I am getting close to the next phase of my journey: residency. The application process is arguably less daunting than applying to med school, with fewer headaches (no MCAT) and a much better chance for success (overwhelming majority ((like 95% or something))get into a residency program). But more is on the line as well; at this stage of the game, many med students are married or in a serious relationship, and it would be very difficult to go out of province for 2 to 5 years of residency training.
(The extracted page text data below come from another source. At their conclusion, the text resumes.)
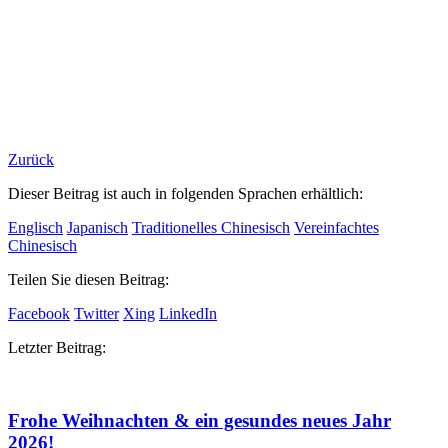
Zurück
Dieser Beitrag ist auch in folgenden Sprachen erhältlich:
Englisch
Japanisch
Traditionelles Chinesisch
Vereinfachtes
Chinesisch
Teilen Sie diesen Beitrag:
Facebook
Twitter
Xing
LinkedIn
Letzter Beitrag:
Frohe Weihnachten & ein gesundes neues Jahr
2026!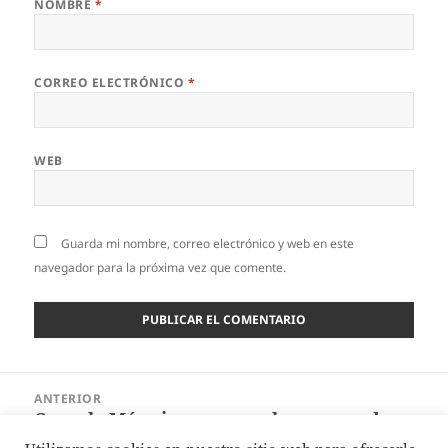
NOMBRE
*
CORREO ELECTRÓNICO
*
WEB
Guarda mi nombre, correo electrónico y web en este
navegador para la próxima vez que comente.
Navegación
ANTERIOR
de
Cypack: Máquinas para colocar asas de
Entrada
entradas
transporte
anterior:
So like how I used this blog to prepare for MCAT and med school interviews, I am going to use it to prepare for residency applications. I’ve been told by many upper year students that one way to prepare is to reflect on my experiences during med school that interviewers are bound to ask. Like dealing with difficult situations, breaking bad news, handling conflicts with colleagues, etc. I was really good at that for my application to med school 3 years ago because I’ve been blogging and reflecting day in day out for years. Now I think it’s time to pick that up again.

So, I will borrow what I said 3 years ago: here comes another page in zeroratio history!

Learned something new about “lightning marriages”

Not knowing much about marriage besides family and friends’ families and Hollywood, I learned something interesting recently. Maybe you will be surprised like I was.

The “lightning marriage” is a term that we use to describe marriages that happen very quickly following a relationship. Prematurely, even. It carries a critical connotation, accusing the couple of not taking the marriage seriously. Imagine a couple dating for a few weeks, and then deciding to get married. Perhaps in Vegas.

The implication is that: only people who don’t care about making a mistake and getting divorced would so carelessly get married. (NB: I’m not suggesting that all divorces are due to careless marriages, or that fast marriages are all mistakes. I’m just saying that if two people get married before they are ready, then they accept the higher risk of regretting this decision later.)

However, recently a friend of mine who has perhaps seen his girlfriend less than 20 times decided to get married next year. Or, more appropriately put, it was decided by both sides of the family that they should get married.

You see, they believe that to date is to love, and to love you must be married.

And since there is practically no chance of them breaking up (by adaptation, communication, patience, endurance, and whatever-else-it-takes, they will stay together), why not get married?

That led me to wonder: “That makes a lot of sense… so, what is everyone else waiting for?” (Besides logistical reasons, of course)

Waiting to find out if it’s the right person to spend your life with?

—> Then it means you think the person you are dating right now might not be the right person to spend your life with.

——> Because if it’s not the right person, after you get married you might still break up. Instead of doing whatever it takes to maintain the marriage.

Huh. Isn’t that interesting.

Who knew lightning marriages could be the most committed, the most gong-ho, the most never-look-back marriages?

I concluded that lightning marriages are like: bam! You and me! Forever! Now!

The only difference is: at least for some people, they really mean it.

Long distance relationship is like driving at night

If a relationship is like driving, then a long-distance one would be like driving at night.

It’s not necessarily lethal, but it is certainly more dangerous than driving in the light.

You can’t see as far in front of you, and many dangers lure out of your sight.

You are more uncertain, and with that comes much unforeseen plight.

With effort and with a strong, steady might, you will most likely survive,

but if at all possible, you should plan to travel at a safer time.

If you must travel at night, keeping the trip short is my advise.

Longer the dark ride, lower your chances dive. 

But in the end, a night traveller must accept the risk, and make it your best drive.

For it is foolish to live in fright when the risk, while increased, is still slight,

especially if you can keep your eye on the destination, and keep your love in the center of your mind.